There’s a very effective learning structure to the IPC with an excellent range of rigorous activities provided in each unit but these activities are flexible, allowing us to adapt the activities to suit our school and our children. The IPC provides the structure and the starting point and we’ve found this incredibly helpful.
Deputy Headteacher, SS Simon and Jude CE Primary School, Bolton, England
The Entry Point launches every new IPC unit.
It is an activity or event to immerse the children into the theme. The goal of the Entry Point is to get every child excited and engaged in the theme. It also provides a common platform so that every child has an experience to draw from as they progress through the unit.
Their engagement starts immediately with the Entry Point and just grows from there.

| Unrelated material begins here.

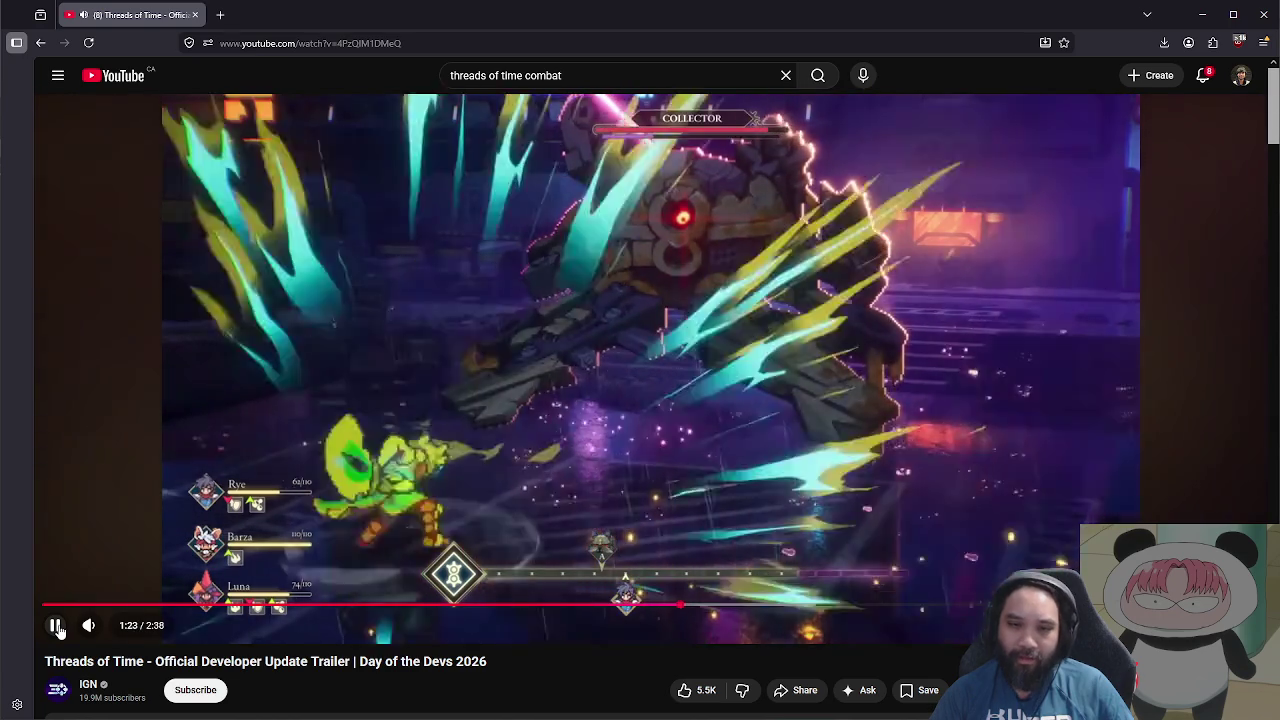
left_click(56, 625)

Headteacher, Bransgore Primary School, Christchurch, Dorset, England
The Knowledge Harvest takes place at the beginning of the unit
This gives teachers the chance to find out what the children already know, what they want to learn about the theme and how they would like to learn, ensuring that children are leading their learning wherever possible. Many teachers create a mind-map during the Knowledge Harvest and add to the original mind-map throughout the unit to demonstrate to the children how their learning is progressing. This also helps children to see how what they are learning connects to what they already know. This approach also provides opportunities for the teacher to challenge original knowledge if it is inaccurate.
We’ve found the Knowledge Harvest to be a very crucial step in building engagement. It encourages the children to be more independent in their learning so they’re not so spoon-fed. Deciding what you want to learn is very empowering; it gives the children a sense of control. There’s a huge difference between learning and telling and that makes all the difference when it comes to engaging the children and keeping them engaged.

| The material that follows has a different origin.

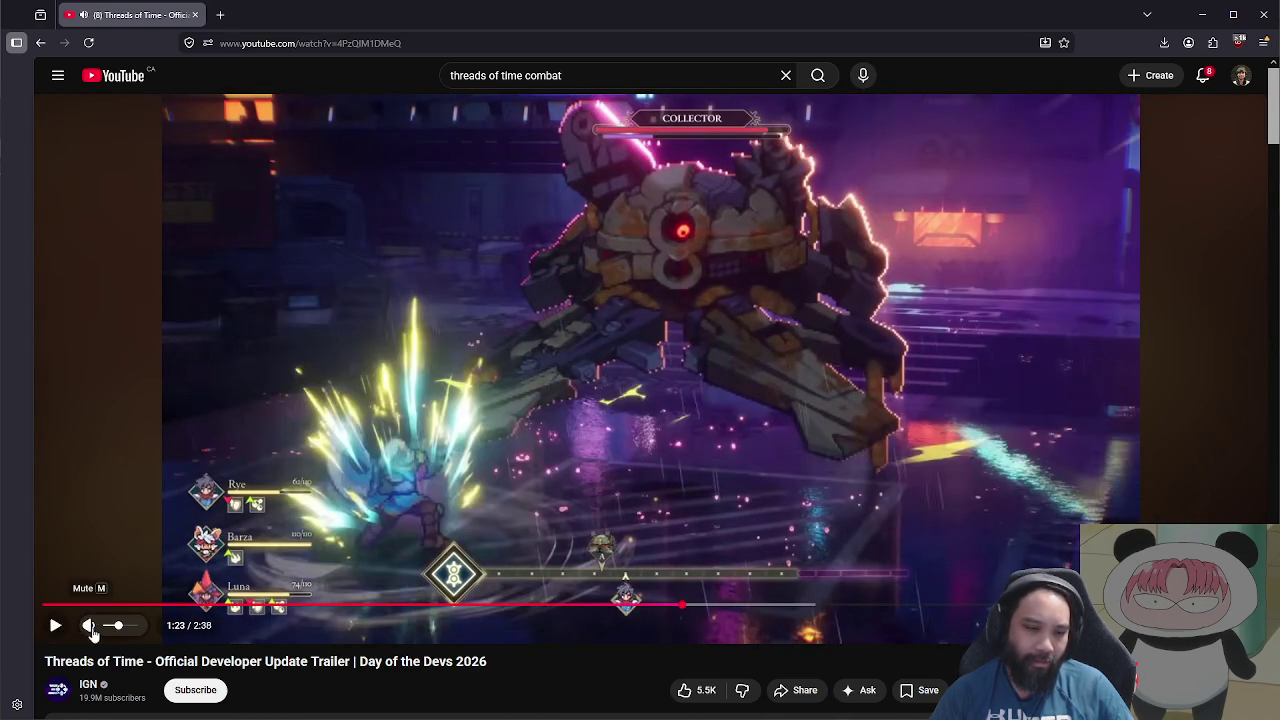
left_click(56, 625)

Chuckery Primary School, Walsall, England
The Big Picture and Explaining the Theme
The Big Picture provides teachers with factual information that will support them during the unit of work. Explaining the Theme involves the teacher helping the children to see the ‘Big Picture’ of the theme before starting out on the learning tasks; preparing and exciting the children for what’s ahead.
Subject Research Activities
Each IPC research activity is designed to make sure that children can access information in a way that is appropriate to them. Many of the IPC research activities are experiential, exploratory, collaborative research activities applying group working skills. Others are designed to develop individual enquiry and resilience. All tasks are open-ended to encourage children to ask their own questions related to the theme. Each activity has clearly defined learning targets which are drawn from the IPC Learning Goals. A number of research activities are identified for Assessment for Learning (the assessment of children’s progress in a range of subject, personal and international learning skills).
Subject Recording Activities
The subject recording activities are tasks in which children process the information they have gained in their subject research activities. The recording activities have been written to ensure that children have the chance to process and present their research through the full range of their multiple intelligences. Each recording activity has clearly defined learning targets which are drawn from the IPC Learning Goals. A number of recording activities are identified for Assessment for Learning (the assessment of children’s progress in a range of subject, personal and international learning skills).
The Exit Point
An Exit Point completes the unit.
This may be an event that the learning has been building towards, or an exhibition, display, performance or activity that incorporates learning from the unit. This activity helps children to draw on all their learning from the unit, reminding them of all the connections between subjects that they have made, and creating time and opportunity to build their understanding of their learning. It often involves parents and celebrates the learning that has been achieved.